## What needs to be done
Could you set down the records below exactly as they are, with no pictures?

## Source information
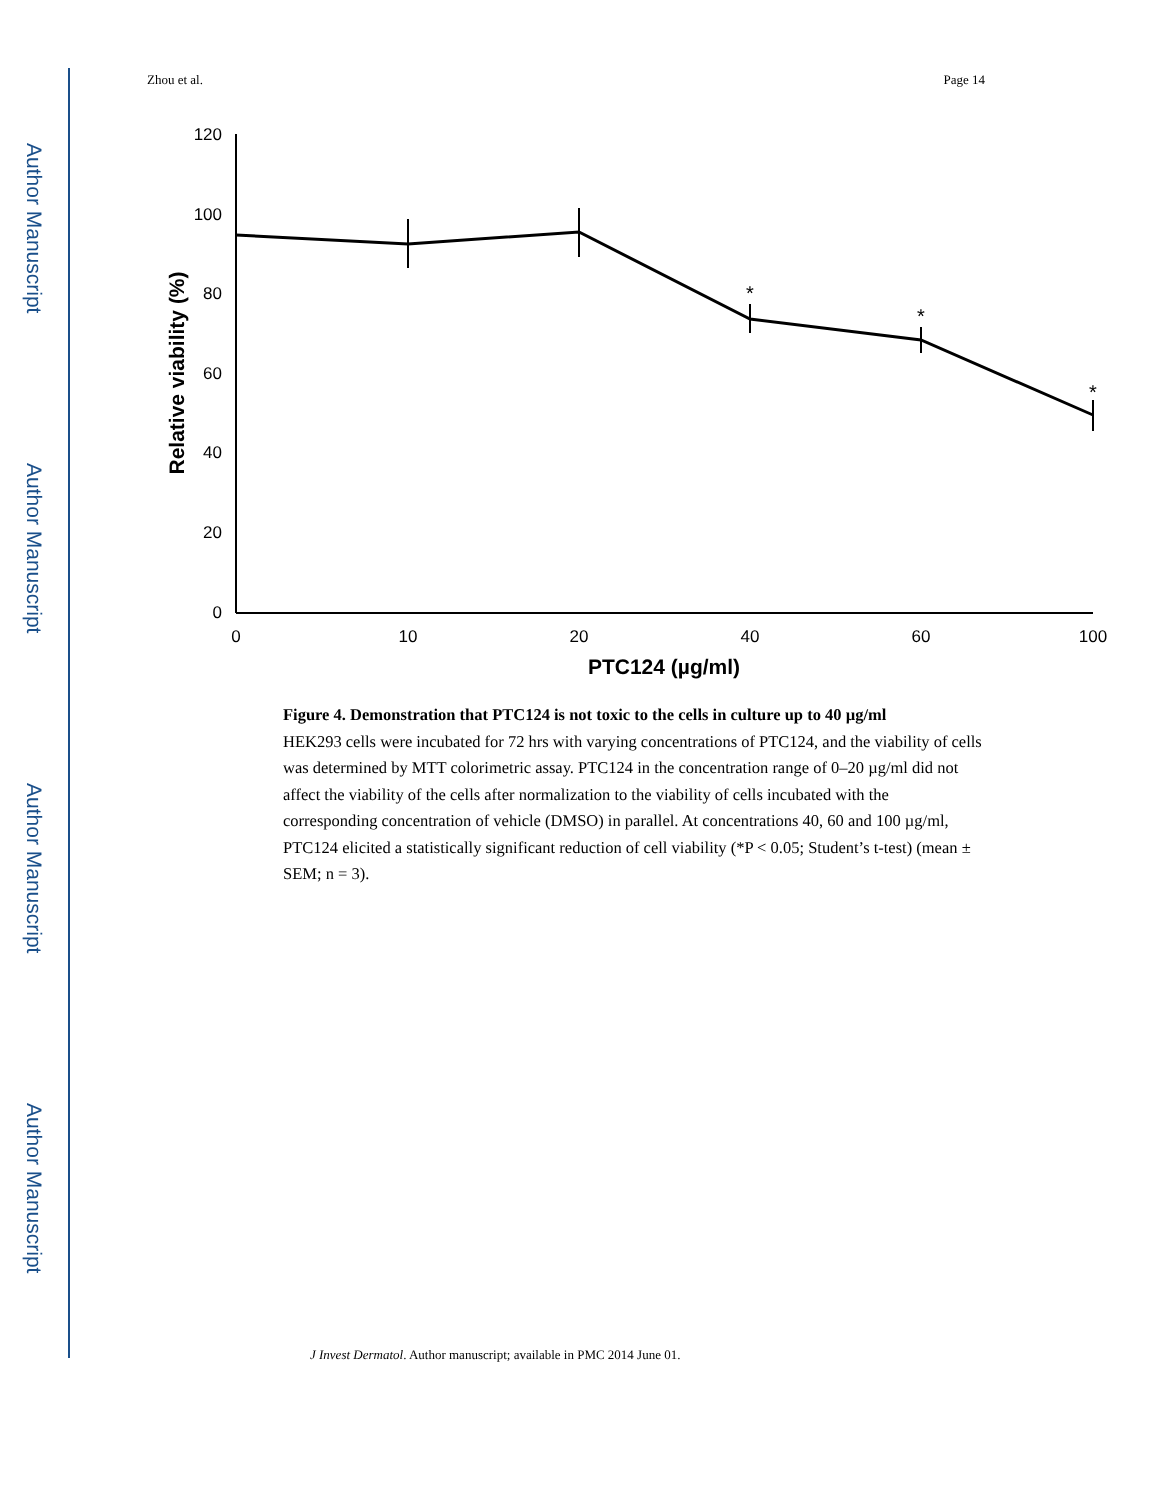Author Manuscript
Author Manuscript
Author Manuscript
Author Manuscript
Zhou et al. Page 14
120
100
80
60
40
20
0
0
10
20
40
60
100
*
*
*
PTC124 (µg/ml)
Relative viability (%)
Figure 4. Demonstration that PTC124 is not toxic to the cells in culture up to 40 µg/ml
HEK293 cells were incubated for 72 hrs with varying concentrations of PTC124, and the viability of cells was determined by MTT colorimetric assay. PTC124 in the concentration range of 0–20 µg/ml did not affect the viability of the cells after normalization to the viability of cells incubated with the corresponding concentration of vehicle (DMSO) in parallel. At concentrations 40, 60 and 100 µg/ml, PTC124 elicited a statistically significant reduction of cell viability (*P < 0.05; Student’s t-test) (mean ± SEM; n = 3).
J Invest Dermatol. Author manuscript; available in PMC 2014 June 01.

## Task answer
Author Manuscript
Author Manuscript
Author Manuscript
Author Manuscript
Zhou et al. Page 14
120
100
80
60
40
20
0
0
10
20
40
60
100
*
*
*
PTC124 (µg/ml)
Relative viability (%)
Figure 4. Demonstration that PTC124 is not toxic to the cells in culture up to 40 µg/ml
HEK293 cells were incubated for 72 hrs with varying concentrations of PTC124, and the viability of cells was determined by MTT colorimetric assay. PTC124 in the concentration range of 0–20 µg/ml did not affect the viability of the cells after normalization to the viability of cells incubated with the corresponding concentration of vehicle (DMSO) in parallel. At concentrations 40, 60 and 100 µg/ml, PTC124 elicited a statistically significant reduction of cell viability (*P < 0.05; Student’s t-test) (mean ± SEM; n = 3).
J Invest Dermatol. Author manuscript; available in PMC 2014 June 01.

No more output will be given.